The bank set aside an additional $144 million for potential bad debts.
It said in the past year, it had reached out to more than 290,000 customers identified as at most risk of financial stress to offer reassurance and support.
Watson said the percentage of customers 90 days behind on their repayments remained low at 0.6 percent, despite it steadily rising.
"It's still at relative historic lows, certainly lower than our equivalent in Australia," she said.
"New Zealand is probably headed into tougher times. Inflation is expected to remain above the Reserve Bank's target range, interest rates will likely be higher for longer and unemployment is expected to rise."

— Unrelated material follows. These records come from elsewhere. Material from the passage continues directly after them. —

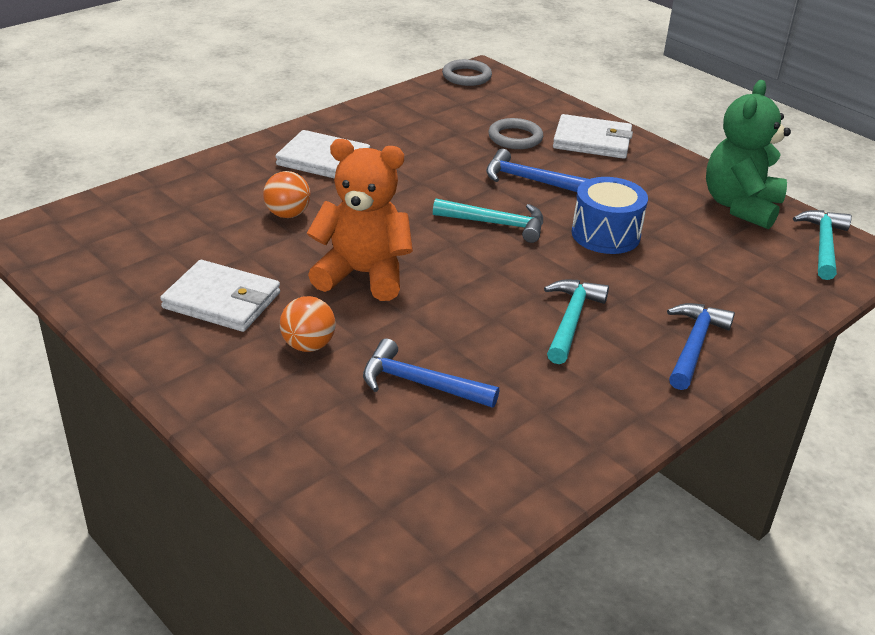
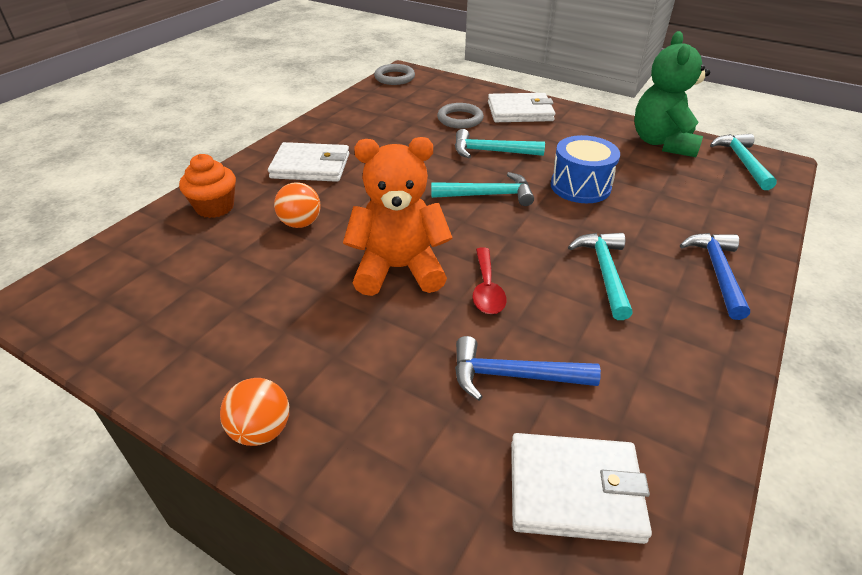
camera: 15 degrees left, 5 degrees up
white wallet [160,260,280,332] -> white wallet moved to [511,433,652,544]
orange ball [280,296,336,352] -> orange ball moved to [220,378,289,446]
blue hammer [486,149,588,192] -> turquoise hammer [455,129,545,158]
none -> orange cupcake [179,154,236,218]
none -> red spoon [472,247,506,314]

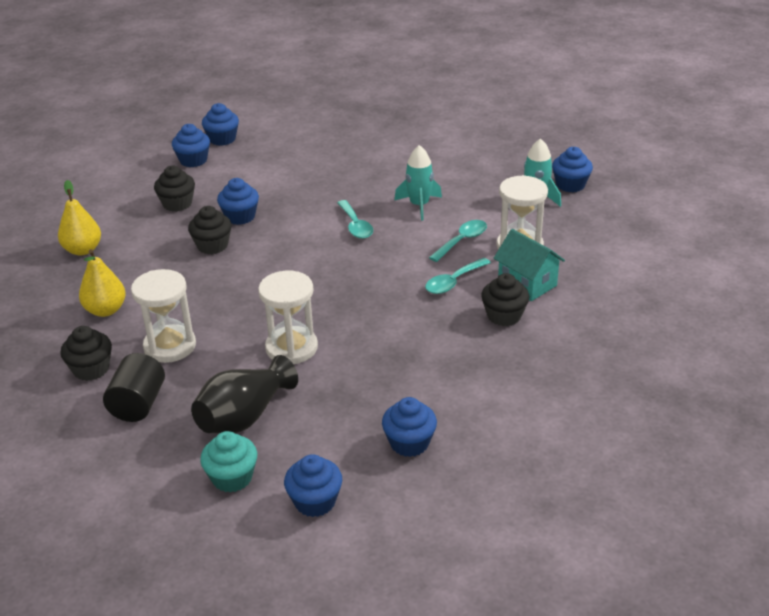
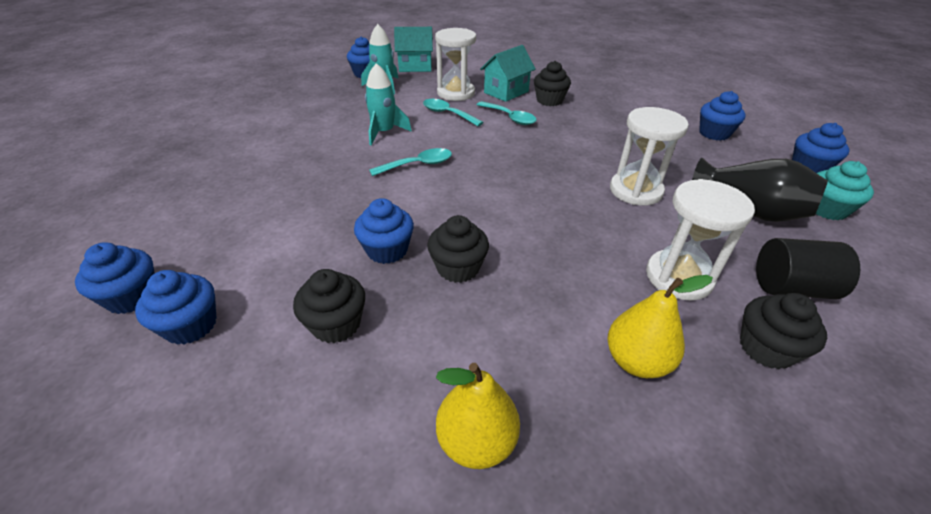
camera: 95 degrees left, 5 degrees up
none -> turquoise house [394,27,433,72]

Watson said ANZ expected to see more stress amongst businesses and mortgage holders.
"The majority of our home loan customers have moved onto higher interest rates, and most have adapted well. A third of home loan accounts are ahead by six months or more. But around 34 percent are on rates lower than five percent with around a third of those rolling onto higher rates over the next six months."
ANZ's net interest margin - the difference between what the bank borrowed money at and lent out at - rose 17 basis points in the year ended September. However, margins fell 7 basis points in the half-year.
"That's because the slower housing market meant banks were fighting even harder for customers; global inflationary pressures saw wholesale interest rates rise and many New Zealanders moved their savings from on-call accounts to higher-interest-earning term deposits," Watson said.